The fall cankerworm, Alsophila pometaria, is a native defoliating insect found throughout much of North America. The caterpillar stage of these insects is often referred to as inchworms or loopers.
Source: Fairfax County Department of Public Works
The odds are against trees in Fairfax County in terms of soil compaction, construction, air pollution and insects as the Urban Forest Management Division sets its sights on cankerworms this winter. Unlike the emerald ash borer that went for the trunk and branches of ash trees, the cankerworm goes for the leaves in the canopy.
“The cankerworm larvae (caterpillars) feed on the leaves of a wide variety of trees,” said Troy Shaw, coordinator of the Forest Pest Program in the Fairfax County Urban Forest Management division. Shaw said the cankerworms target the first set of leaves, causing the trees to produce another set of leaves, which depletes the tree’s stored food reserves. The Urban Forest Management are currently trapping the females with a brown band of treated paper wrapped around trunks of trees that is “coated with a glue-like material that is intended to capture female cankerworm moths as they climb the tree in the winter months,” Shaw said. “We use the data collected from these traps to try to predict where defoliation is going to occur the following spring,” he added. The cankerworm is not fatal to every tree it defoliates but defoliation may cause tree mortality, and the county is targeting the Lee and Mount Vernon districts this winter. In the past, up to 5,000 acres in the county have been defoliated by cankerworms.

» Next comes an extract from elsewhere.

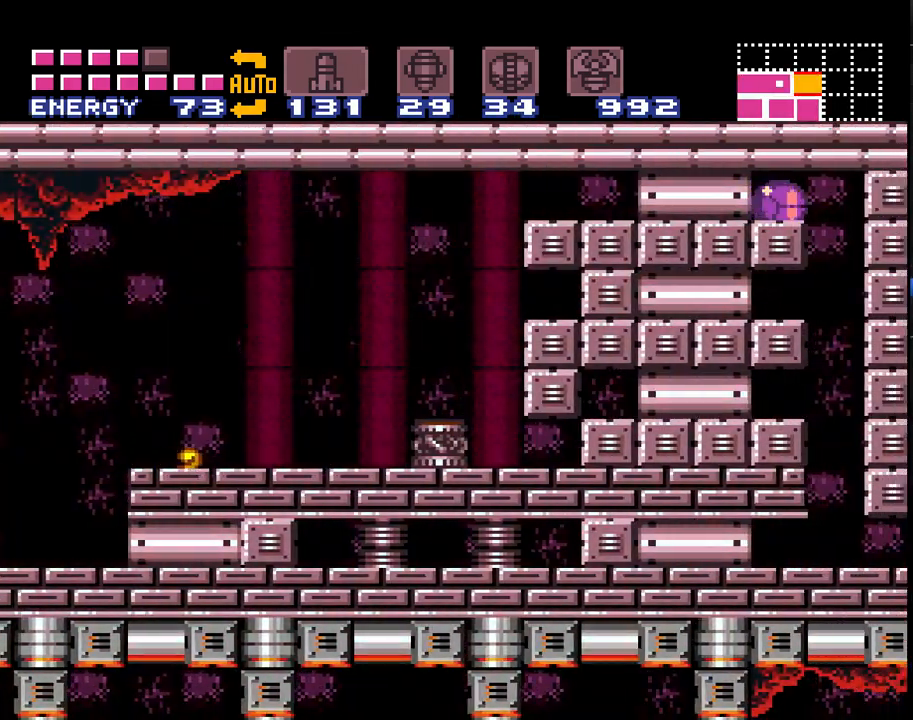
{"buttons": ["A", "B", "DPAD_RIGHT"], "events": [[267, "B", "down"]]}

In years past another insect, the emerald ash borer, was threatening the ash trees across the area, resulting in many of them to be cut down to deprive this wood-boring beetle food it needs for survival. The emerald ash borer will kill ash trees within three years of infestation, and this poses a danger as a dead limbs can break off and cause injury. For this reason, the county cut down many ash trees, and treated a few that were on county-owned property. Treating an ash tree for this pest involves injecting pesticide into the trunk of the tree, according to Shaw, but the borers are so widespread “it was never a viable option.” If homeowners are interested in protecting individual trees on their private property, the county can provide them with advice on how best to proceed. The county has released emerald ash borer parasites in suitable areas of the county in the hope that they will provide control in the future, Shaw said.
Although the emerald ash borer is a non-native species that can be introduced to the area in imported firewood, or trees cut from other locations, the cankerworm is a native species, so the trees in this area have a natural defense to some extent.

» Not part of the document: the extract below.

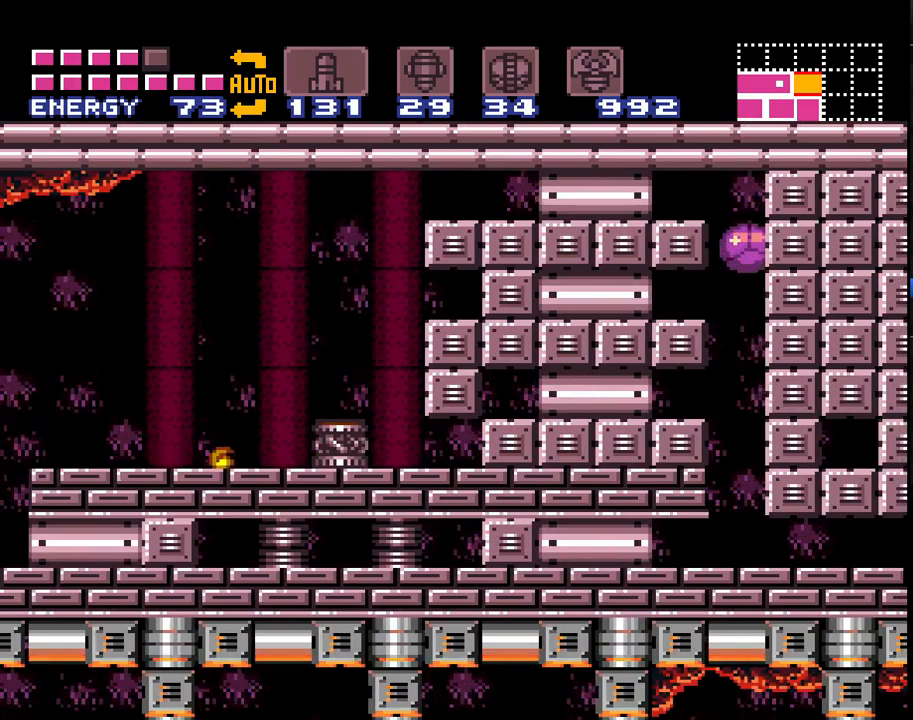
{"buttons": ["A", "B"], "events": [[450, "DPAD_RIGHT", "up"]]}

Fall cankerworms feed on a variety of trees but tend to prefer maples, hickories, ashes, and oaks, all of which are found in abundance throughout Fairfax County, according to the county website. Homeowners can fight back though if infestations are detected in their yard. Fall cankerworms are a source of food for wildlife, such as birds and beetles. Residents can create an inviting habitat for wildlife on their properties if they are looking for a natural control for fall cankerworms or other undesirable pests, according to information released by the county.